Keto blueberry muffins + three variations

These are mighty tasty. While I haven’t done a nutrient analysis of the recipe for macros, based on similar recipes and my own calculations, these muffins have the following macros per muffin: ~200 calories | ~19 g fat | ~3 g net carbs | ~7 g protein. Recipe makes 12 muffins.

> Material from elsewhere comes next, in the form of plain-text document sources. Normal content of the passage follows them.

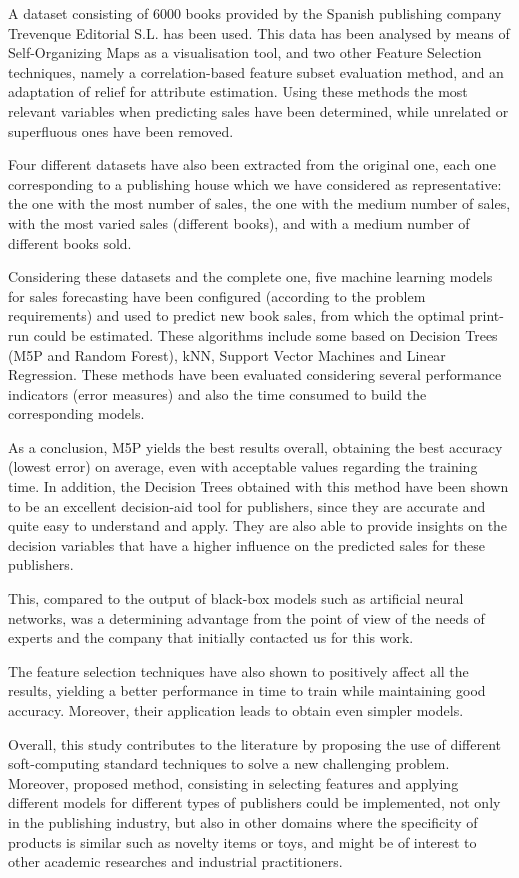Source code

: \documentclass[a4paper,10pt,twocolumn,preprint,3p]{elsarticle}
\begin{document}
A dataset consisting of 6000 books provided by the Spanish publishing
company Trevenque Editorial S.L. has been used. This data has been
analysed by means of Self-Organizing Maps as a visualisation tool, and
two other Feature Selection techniques, namely a correlation-based
feature subset evaluation method, and an adaptation of relief for
attribute estimation. Using these methods the most relevant variables
when predicting sales have been determined, while unrelated or
superfluous ones have been removed. 

Four different datasets have also been extracted from the original
one, each one corresponding to a publishing house which we have
considered as representative: the one with the most number of sales,
the one with the medium number of sales, with the most varied sales
(different books), and with a medium number of different books sold. 

Considering these datasets and the complete one, five machine learning
models for sales forecasting have been configured (according to the
problem requirements) and used to predict new book sales, from which
the optimal print-run could be estimated. These algorithms include
some based on Decision Trees (M5P and Random Forest), kNN, Support
Vector Machines and Linear Regression. 
These methods have been evaluated considering several performance
indicators (error measures) and also the time consumed to build the
corresponding models. 

As a conclusion, M5P yields the best results overall, obtaining the best accuracy 
(lowest error) on average, even with acceptable values regarding the training time.
In addition, the Decision Trees obtained with this method have been
shown to be an excellent decision-aid tool for publishers, since they are accurate 
and quite easy to understand and apply. 
They are also able to provide insights on the decision variables that
have a higher influence on the predicted sales for these publishers. 

This, compared to the output of black-box models such as artificial
neural networks, was a determining advantage from the point of view of
the needs of experts and the company that initially contacted us for
this work. 

The feature selection techniques have also shown to positively affect
all the results, yielding a better performance in time to train while
maintaining good accuracy. Moreover, their application leads to obtain
even simpler models. 

Overall, this study contributes to the literature by proposing the use
of different soft-computing standard techniques to solve a new
challenging problem. 
Moreover, proposed method, consisting in selecting features and
applying different models for different types of publishers could be
implemented, not only in the publishing  
industry, but also in other domains where the specificity of products
is similar such as novelty items or toys, and might be of interest to other 
academic researches and industrial practitioners.
\end{document}
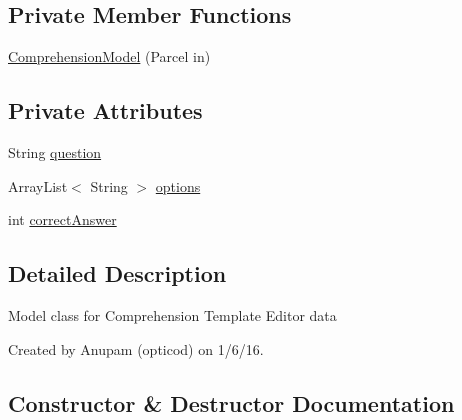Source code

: \subsection*{Private Member Functions}
\begin{DoxyCompactItemize}
\item 
\hyperlink{classorg_1_1buildmlearn_1_1comprehension_1_1data_1_1ComprehensionModel_a7a11a58032f82b046f5f30cf58ebd7da}{Comprehension\+Model} (Parcel in)
\end{DoxyCompactItemize}
\subsection*{Private Attributes}
\begin{DoxyCompactItemize}
\item 
String \hyperlink{classorg_1_1buildmlearn_1_1comprehension_1_1data_1_1ComprehensionModel_a1ee55ec99912483b4905b501a1660938}{question}
\item 
Array\+List$<$ String $>$ \hyperlink{classorg_1_1buildmlearn_1_1comprehension_1_1data_1_1ComprehensionModel_a553764471ee458e9f5b8808fc24382c3}{options}
\item 
int \hyperlink{classorg_1_1buildmlearn_1_1comprehension_1_1data_1_1ComprehensionModel_ab07a660cb3b99ce9c8f9d8344dd6d008}{correct\+Answer}
\end{DoxyCompactItemize}


\subsection{Detailed Description}
Model class for Comprehension Template Editor data 

Created by Anupam (opticod) on 1/6/16. 

\subsection{Constructor \& Destructor Documentation}
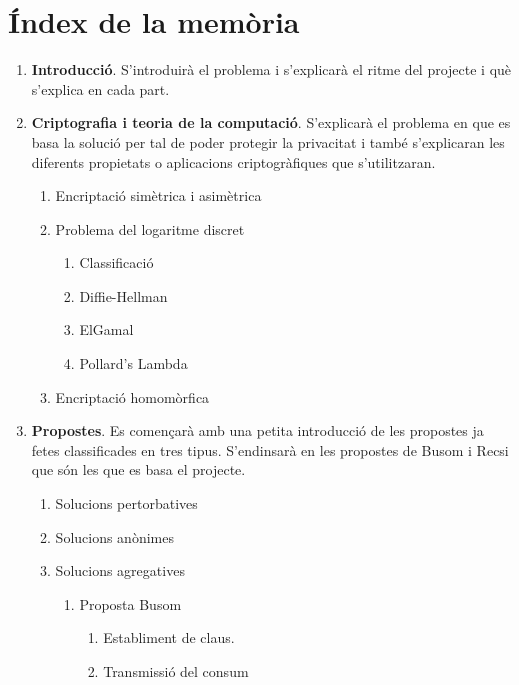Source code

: \documentclass{article}
\begin{document}
	\section{Índex de la memòria}
	\begin{enumerate}
		\item \textbf{Introducció}. S'introduirà el problema i s'explicarà el ritme del projecte i què s'explica en cada part.
		\item \textbf{Criptografia i teoria de la computació}. S'explicarà el problema en que es basa la solució per tal de poder protegir la privacitat i també s'explicaran les diferents propietats o aplicacions criptogràfiques que s'utilitzaran.
		\begin{enumerate}
			\item Encriptació  simètrica i asimètrica
			\item Problema del logaritme discret
			\begin{enumerate}
				\item Classificació
				\item Diffie-Hellman
				\item ElGamal
				\item Pollard's Lambda
			\end{enumerate}
			\item Encriptació homomòrfica
		\end{enumerate}
		\item \textbf{Propostes}. Es començarà amb una petita introducció de les propostes ja fetes classificades en tres tipus. S'endinsarà en les propostes de Busom i Recsi que són les que es basa el projecte.
		\begin{enumerate}
			\item Solucions pertorbatives
			\item Solucions anònimes
			\item Solucions agregatives
			\begin{enumerate}
				\item Proposta Busom
				\begin{enumerate}
				
						\item Establiment de claus.
						\item Transmissió del consum
					

\end{enumerate}
\end{enumerate}
\end{enumerate}
\end{enumerate}
\end{document}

  • 2 1/2 cups blanched almond flour
  • 1/2 cup erythritol (or your favorite sweetener)
  • 1 1/2 tsp baking powder
  • 1/2 tsp salt (or more)
  • 1/3 cup butter or ghee (or coconut oil if going dairy free)
  • 1/2 cup (on the scant side) unsweetened almond milk
  • 1 tsp vanilla
  • 3 eggs
  • 3/4 cup of blueberries


  • Preheat oven to 350 degrees. Line a muffin pan with muffin liners.
  • Mix all of the dry ingredients in a bowl. In a separate bowl, whisk eggs and add in melted butter, almond milk, and vanilla.
  • Blend all ingredients until just combined, then fold in the blueberries. Distribute batter evenly in muffin liners.
  • Bake for about 20 minutes or until an inserted knife comes out clean.
The muffins are Rosie-approved! Perfect with a cuppa tea on a cold snowy afternoon.

Chocolate cake variation

Add 1/4 cup of cacao, preferably Valhrona cacao powder, + a little extra almond milk, bake for ~ 25 minutes (can be baked in cake round or in muffin liners).

Vanilla berry cake variation

Omit blueberries, add 1/4 teaspoon of almond extract. Top cake with whipped cream and berries. Bake for ~ 25 minutes.

Coconut cake variation

Add 6 tablespoons of unsweetened coconut + 1/4 teaspoon of coconut extract (optional). Bake for ~25 minutes.

This recipe is inspired by Wholesome Yum (muffins too dry, not enough salt and vanilla) and Sweet Laurel Kitchen (perfection, but not keto with the maple syrup) with some tweaks that make for a perfect blueberry muffin in my book. You can’t even tell it is keto!